Kerem is going to make a PR request for gradient accumulation with the help of @sgugger . It seems from my analysis above that there is significant difference in the accuracy of doing gradient accumulation of 4 steps with bs=8 (i.e., effectively bs=32), compared to a normal run with bs=32. The difference in error rate is ~25%.

I’ve listed the notebooks used in my previous posts.

Just to be sure before doing the PR, do you think, there is something missing in these callbacks? Isn’t it that we should expect the same error rate in both cases?

Have you tried `fit`

or `fit_one_cycle`

. Maybe since learning rates will differ during the training, `fit_one_cycle`

might be causing this difference ? Will look closely.

I used the same lesson1 notebook without changes. You can have a look on the notebooks in the github links in my previous post.

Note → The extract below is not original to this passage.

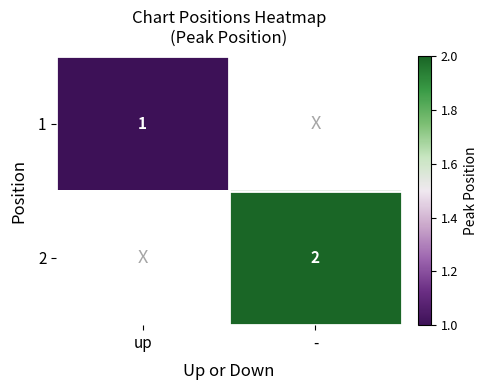

At how many categories does at least one series exceed 1?

1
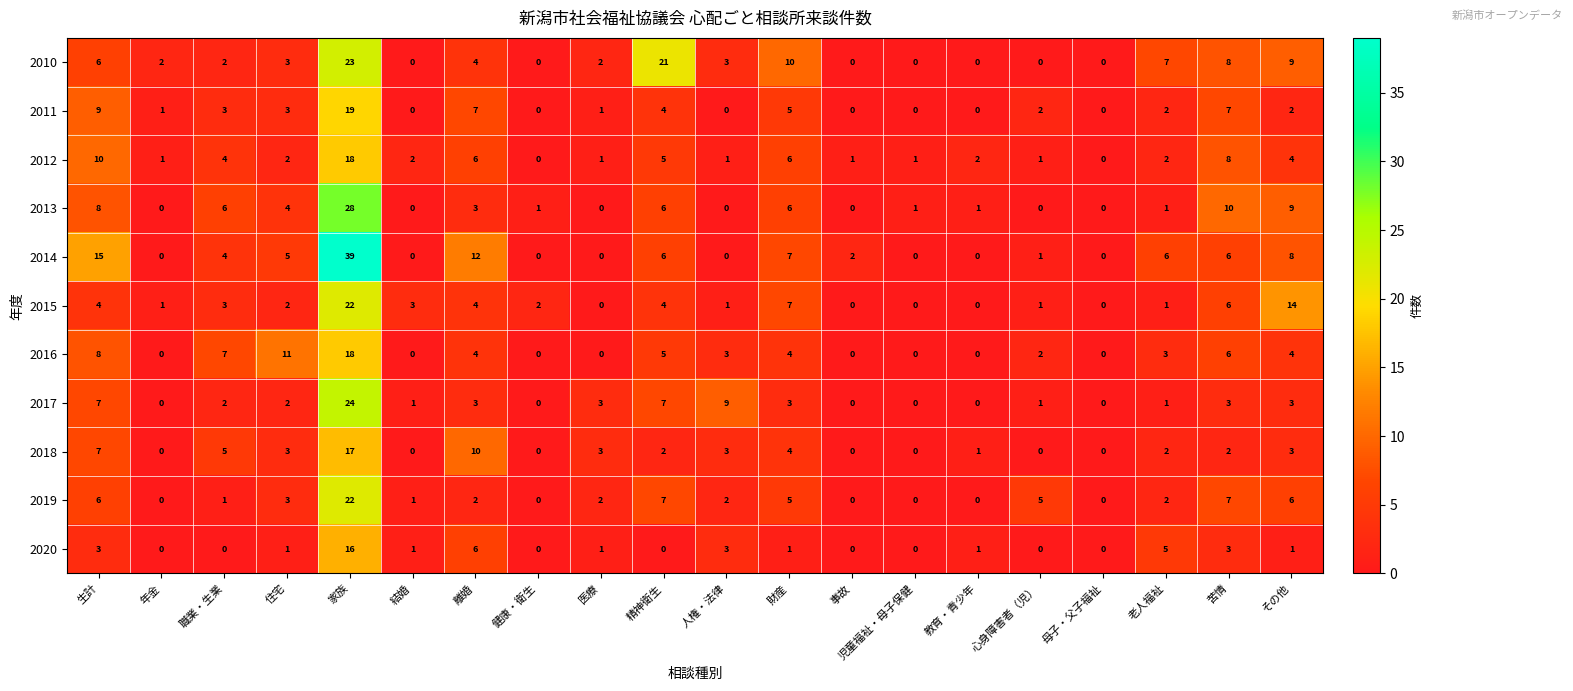

How many categories are shown in the chart?

20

Any factor (other than what we have introduced, i.e., gradient accumulation) if it has effect from run to run, it would show that variability inside the repetitions of the same group. But we can see from the chart that it is very nicely consistent if we check only the *without* grad accum. or check only the *with* grad. accum. group.

I see, thanks for the experiments. I will conduct more analysis to see why same effective batch sizes might be giving different results. For example, at very extreme bs=2 n_step=16 bs=32 is far from the same performance of bs=32 without accumulation. Technically this shouldn’t be the case!

I am guessing this might be something to do with the optimizer.

Here is a Pytorch implementation of gradient accumulation:

The way I implemented using `reduction=sum`

+ `params.grad.div()_`

works on a Toy example and I am getting the exact same gradient weight updates, both with and without accumulation. The reason we are getting different results by using it as a callback might be a subtle thing which is not related to accumulation but more likely to optimizer.

Here is the toy notebook: https://github.com/KeremTurgutlu/whale/blob/master/Accumulating%20Grad.ipynb

I suspect something related to batch normalization. I think it differs for BN if it gets 2 images 16 times than getting 32 images. Maybe BN should be changed to something else like instance normalization or some other BN variant. But this is out of my territory. I hope Jeremy will chime in to help us out…

It seems BN is an issue here. If we would PR merge this callback as it is, but getting lower accuracy, I think that would not worth it. Maybe we can find how to remedy this BN issue. But it seems then we have to change the BN layers in the arch?

Most articles did not solve the BN issue when they showed how to do gradient accumulation, and they have not even mentioned it. I think that’s because they haven’t checked whether the accuracy they are getting are the same.